- [Task list]:
a) From the Wikipedia table-scraping walkthrough, output the part that opens with the words containing "The task is" and closes with "CSV using Python.", copied verbatim.
b) Answer these questions about the Wikipedia table-scraping walkthrough:
(i) Which library handles the fetching, and which handles the parsing?
(ii) What parser name is passed to BeautifulSoup?
(iii) Which country name appears in the printed row?

- [Excerpted text]:
The task is to extract the Nominal GDP sector composition table from the List_of_countries_by_GDP_sector_composition wikipedia page and convert it to CSV using Python.

We could call this an example of “scraping a wikipedia table”.

We’ll use requests for the fetching and BeautifulSoup for the parsing:

>>> import csv, json, requests, sys
>>> from   bs4 import BeautifulSoup
>>> 
>>> url  = 'https://en.wikipedia.org/wiki/List_of_countries_by_GDP_sector_composition'
>>> r    = requests.get(url)
>>> soup = BeautifulSoup(r.content, 'html5lib')
>>>
>>> row = [ td.text for td in soup.table('tr')[2]('td') ]
>>> print(json.dumps(row, indent=2))
[
  "1", 
  "\u00a0United States", 
  "7007179469960000000\u266017,946,996", 
  "1.12%", 
  "19.1%", 
  "79.7%", 
  "7005215364000000000\u2660215,364", 
  "7006342787600000000\u26603,427,876", 
  "7007143037560000000\u266014,303,756"
]

find without find()

- [Data entries]:

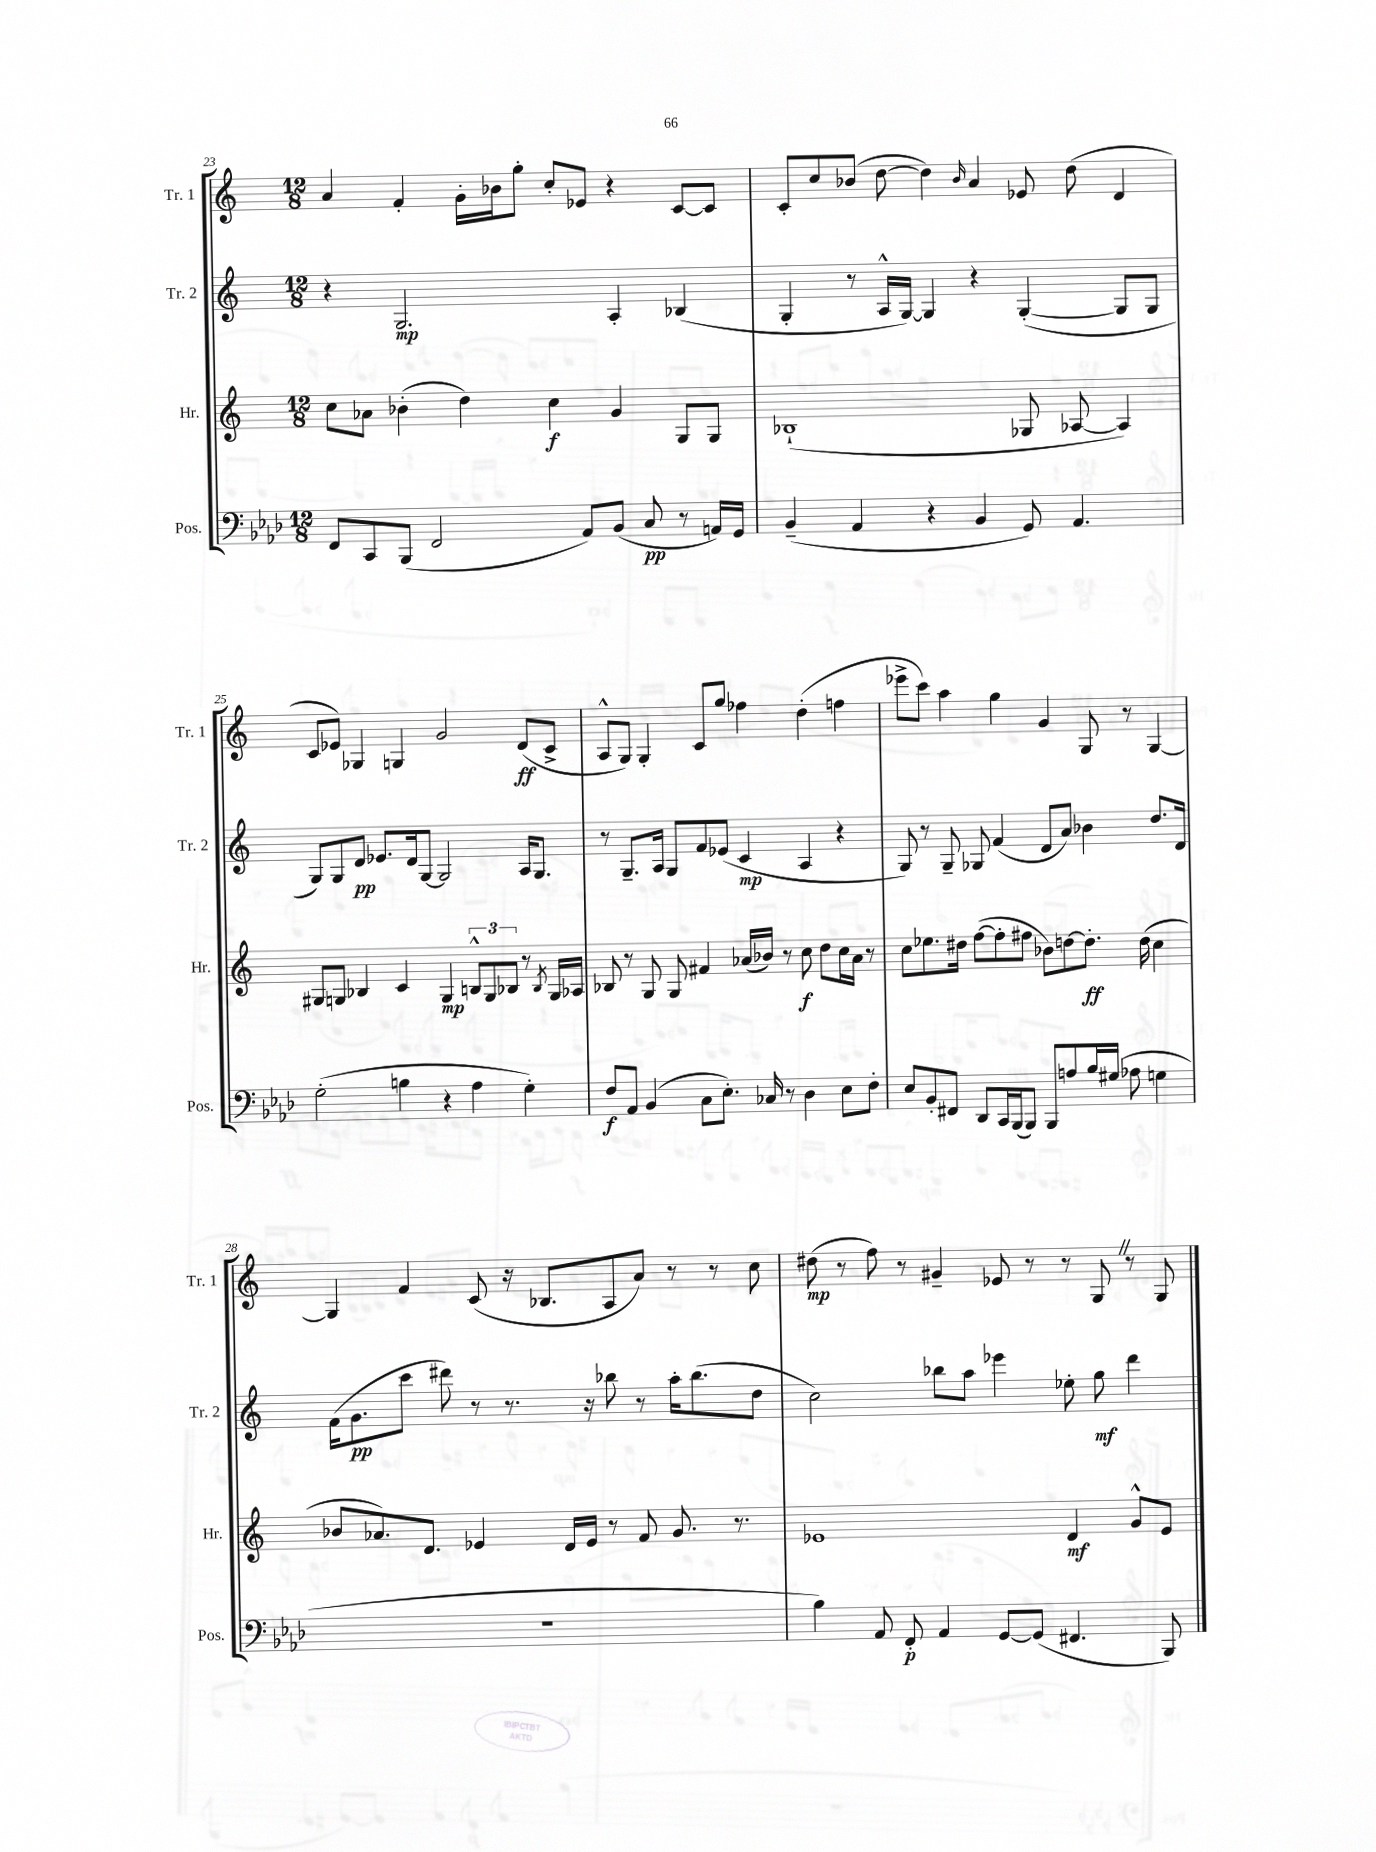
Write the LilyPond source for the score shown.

<<
\new StaffGroup <<
\new Staff = "s0" \with { instrumentName = "Tr. 1" shortInstrumentName = "Tr. 1" } {
    \clef treble \key c \major \numericTimeSignature \time 12/8
    a'4 f'4-. g'16-. bes'16 g''8-. c''8-. ees'8 r4 c'8~ c'8 |
    c'8-. c''8 bes'8( d''8~ d''4) \grace { bes'16 } a'4 ees'8 d''8( d'4 |
    c'8 ees'8) ges4 g4 g'2 d'8\ff( c'8-> |
    a8-^ g8) g4-. c'8 g''8 fes''4 d''4-.( f''4 |
    ees'''8-> c'''8) a''4 g''4 g'4 g8 r8 g4~ |
    g4 f'4 c'8( r16 bes8. a8 a'8) r8 r8 c''8 |
    dis''8\mp( r8 f''8) r8 gis'4-- ees'8 r8 r8 g8 \once \override BreathingSign.text = \markup { \musicglyph "scripts.caesura.straight" } \breathe r8 g8 \bar "|." |
}
\new Staff = "s1" \with { instrumentName = "Tr. 2" shortInstrumentName = "Tr. 2" } {
    \clef treble \key c \major \numericTimeSignature \time 12/8
    r4 g2.\mp a4-. bes4( |
    g4-. r8 a16-^ g16~) g4 r4 g4~-.( g8 g8 |
    g8) g8 d'8\pp ees'8. d'16 g8~ g2 a16 g8. |
    r8 g8.-- a16 g8 f'8 ees'8( c'4\mp a4 r4 |
    g8) r8 g8-- ges8 f'4( d'8 a'8) bes'4 d''8. d'16 |
    f'16( g'8.\pp c'''8 dis'''8) r8 r8. r16 bes''8 r8 a''16-. bes''8.( d''8 |
    c''2) bes''8 a''8 ees'''4 ees''8-. g''8\mf d'''4 \bar "|." |
}
\new Staff = "s2" \with { instrumentName = "Hr." shortInstrumentName = "Hr." } {
    \clef treble \key c \major \numericTimeSignature \time 12/8
    c''8 aes'8 bes'4-.( d''4) c''4\f g'4 g8 g8 |
    bes1-!( ges8 aes8~ aes4) |
    gis8 g8 bes4 c'4 g4\mp \tuplet 3/2 { b8-^ g8 bes8 } r8 \acciaccatura { bes8 } g16 aes16 |
    bes8 r8 g8 g8 fis'4 aes'16( bes'16) r8 c''8\f d''8 c''16 aes'16 r8 |
    c''8 ees''8. dis''16 f''8~( f''8-. fis''8 bes'8) d''8~ d''8.-.\ff d''16( c''4 |
    bes'8 aes'8.) d'8. ees'4 d'16 ees'16 r8 f'8 g'8. r8. |
    ees'1 d'4\mf g'8-^ ees'8 \bar "|." |
}
\new Staff = "s3" \with { instrumentName = "Pos." shortInstrumentName = "Pos." } {
    \clef bass \key aes \major \numericTimeSignature \time 12/8
    f,8 c,8 bes,,8( f,2 aes,8) bes,8( c8\pp r8 a,16) g,16 |
    bes,4--( aes,4 r4 bes,4 g,8) aes,4. |
    g2-.( b4 r4 aes4 g4-.) |
    f8\f aes,8 bes,4( c8 ees8.-.) ces16 r8 des4 ees8 f8-. |
    ees8 bes,8-. fis,8 des,8 c,16 bes,,16( bes,,8) bes,,8 a8 bes16 gis16( aes8 g4 |
    R1. |
    bes4) aes,8 f,8-.\p aes,4 g,8~ g,8( fis,4. bes,,8) \bar "|." |
}
>>
>>
\layout { \context { \Score currentBarNumber = #23 } }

- [Solutions to the tasks]:
a)
The task is to extract the Nominal GDP sector composition table from the List_of_countries_by_GDP_sector_composition wikipedia page and convert it to CSV using Python.

b)
(i) requests handles the fetching; BeautifulSoup handles the parsing.
(ii) 'html5lib'
(iii) United States